Legal remedies, however, are not the only solution, and as any lawyer who practices in the area of online infringement or defamation can attest, playing “whack-a-mole” to take down content from the Internet is a never-ending battle.  As such, other practical solutions should also be employed.  Such solutions include having Internet platforms institute policies to ban harmful deepfake videos and creating better mechanisms for detecting, flagging, and removing such videos.  Boosting AI fraud detection systems may become increasingly important as the laws in this area continue to evolve.

by Ryan Black, Pablo Tseng and Sally Wong (Articled Student)


[1] Please note that there are fair dealing exceptions in Canadian copyright law such as research, private study, parody, and satire.

[2] We note that this has been quite difficult to do owing to the multi-jurisdictional characteristic of the Internet.

[3] In the UK case Charleston v News Group Newspapers Ltd, [1995] 2 WLR 450 (cited in Simpson v Mair, 2008 SCC 40), a photo was published of two actors’ faces superimposed onto nude bodies in a pornographic pose with supporting text explaining that these photos were manufactured without the actors’ consent. The House of Lords held that the text and picture must be viewed as a whole, and was therefore not defamatory.

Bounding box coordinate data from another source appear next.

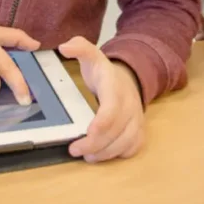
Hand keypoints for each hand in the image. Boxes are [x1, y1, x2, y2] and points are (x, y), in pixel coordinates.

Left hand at [59, 37, 144, 163]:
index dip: (98, 127)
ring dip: (106, 153)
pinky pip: (134, 147)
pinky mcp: (140, 129)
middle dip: (96, 145)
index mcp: (115, 88)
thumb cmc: (104, 72)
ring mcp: (137, 118)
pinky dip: (120, 154)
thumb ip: (79, 48)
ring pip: (126, 142)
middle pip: (116, 132)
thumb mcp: (92, 56)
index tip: (83, 137)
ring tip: (87, 156)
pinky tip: (104, 154)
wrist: (129, 78)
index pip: (110, 111)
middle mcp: (129, 104)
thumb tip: (64, 47)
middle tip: (75, 150)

[4] In Goldhar v Haaretz, 2016 ONCA 515, an Israeli newspaper with no subscribers or business presence in Canada posted defamatory material online about a Canadian businessman, which was viewed by 200-300 viewers in Canada. The defendant argued that the court lacked jurisdiction as only a minor element of the tort was committed in Ontario (i.e. minimal readership in Canada). The Court of Appeal found that the subject matter of the article did have a significant connection in Ontario and thus the court had jurisdiction. This case has been granted leave to the Supreme Court of Canada, and will provide guidance for future defamation cases involving online activity.

[5] Privacy Act, [RSBC 1996] Chapter 373.

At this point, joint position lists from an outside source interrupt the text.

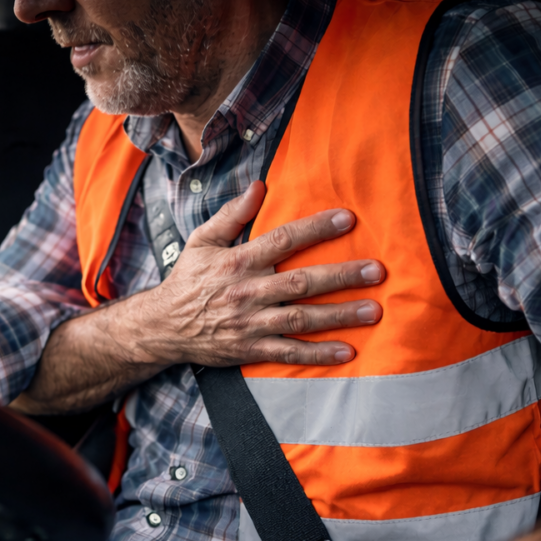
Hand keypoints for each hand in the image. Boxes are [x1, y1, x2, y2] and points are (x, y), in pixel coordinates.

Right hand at [121, 181, 383, 368]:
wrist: (163, 326)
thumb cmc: (187, 280)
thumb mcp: (201, 240)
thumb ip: (232, 214)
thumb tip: (260, 186)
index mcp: (238, 261)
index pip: (283, 240)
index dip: (316, 229)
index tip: (347, 219)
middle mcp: (247, 291)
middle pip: (302, 282)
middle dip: (342, 276)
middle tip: (376, 271)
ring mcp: (251, 323)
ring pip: (302, 318)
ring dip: (339, 316)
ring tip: (373, 311)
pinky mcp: (251, 349)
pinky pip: (290, 352)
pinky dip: (318, 354)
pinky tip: (347, 352)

[6] PIPEDA refers to the Personal Information Protection and Electronic Documents Act, (S.C. 2000, c.5) and PIPA refers to the Personal Information Protection Act, [SBC 2003] Chapter 63.

[7] Though there may be an argument that the photographs used to source the deepfake video and the data extracted therefrom are personal information.

[8] See R v H(C), 2010 ONCJ 270, R v Butler, 2011 NLTD(G)5, D(R) v S(G), 2011 BCSC 1118.

[9] In R v Craig, 2016 BCCA 154, the judge states: “The purpose of the provision is to protect one's privacy interest in intimate images sent to and entrusted with another,” an interpretation that, if correct, may mean that deepfake videos (like traditional privacy law) may not apply.

[10] Prohibited grounds in the Human Rights Code [RSBC 1996] Chapter 210 are race, colour, ancestry, place of origin, political belief, religion, marital status, family status, physical or mental disability, sex, sexual orientation, gender identity or expression, or age of that person or because that person has been convicted of a criminal or summary conviction offence that is unrelated to the employment or to the intended employment of that person.

[11] Merrifield v The Attorney General, 2017 ONSC 1333.

[12] Section 230.  This section is currently in the process of being amended pursuant to the Stop Enabling Sex Traffickers Act though the amendments do not appear to apply to deepfake videos.

[14] Butler v Continental Express, Inc., No. 96-1204091, Montgomery County District Court, Texas.

a cautionary note

The foregoing provides only an overview and does not constitute legal advice. Readers are cautioned against making any decisions based on this material alone. Rather, specific legal advice should be obtained.